Today I got an email from a tech support guy for a vendor we use, asking if I'd tried their latest version to see if it fixed the problem I was having. Basically, it's a proprietary message bus that's very simple, and at the same time, fast. The problem is, it's not really fast enough to warrant being on it's own, but it's so old, that when it was new, it was probably something pretty useful - in the context of their system.

He asked a bunch of questions, all things I'd gone over with the last guy that contacted me on the 18 month old bug, but I wrote back a detailed message saying what I'd tried and what I believed to be the issue. However, because of the way they wrote their library, there's really no way I can know what's happening under the covers.

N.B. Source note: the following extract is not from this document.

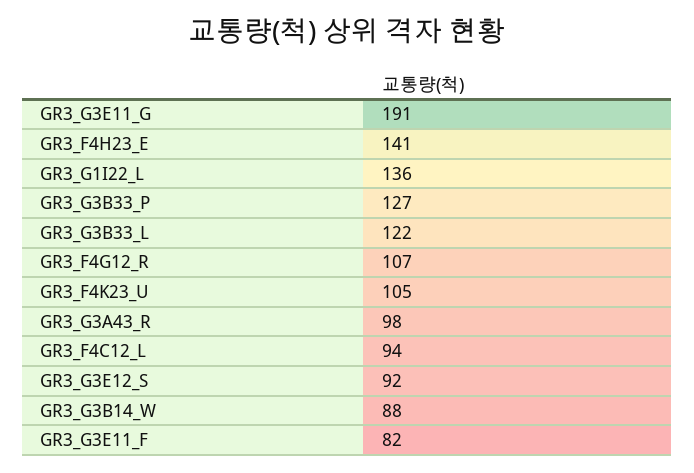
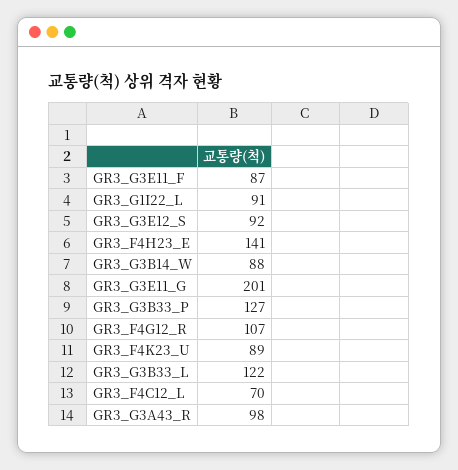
GR3_G3E11_G: 191 -> 201
GR3_G1I22_L: 136 -> 91
GR3_F4K23_U: 105 -> 89
GR3_F4C12_L: 94 -> 70
GR3_G3E11_F: 82 -> 87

I suspect that it's in the socket handling - specifically the use of the poll() system call, and what it returns in different conditions. I know from experience that it can be tricky on linux if the socket gets in a weird state. My friend who wrote our C++ wrapper to the C API from the vendor did the simple poll() system call to see if there was a pending message on the socket, and if so, he'd call their handling method. But he used the simple poll() system call.

I decided that I'd see if the improved poll() I had written for CKit would help. It's got a lot better error handling and maybe the issue is with that. Certainly a good place to start. So I added that code, and we'll see what happens.

If that's not the case, then I'm going to start logging the activity around the poll() call to see if the vendor's handler function is hanging, or if there's even data at the socket to read. I'm not sure what's going to come of this, but it's an interesting diversion. Maybe I can come up with a work-around and fix this horrible problem.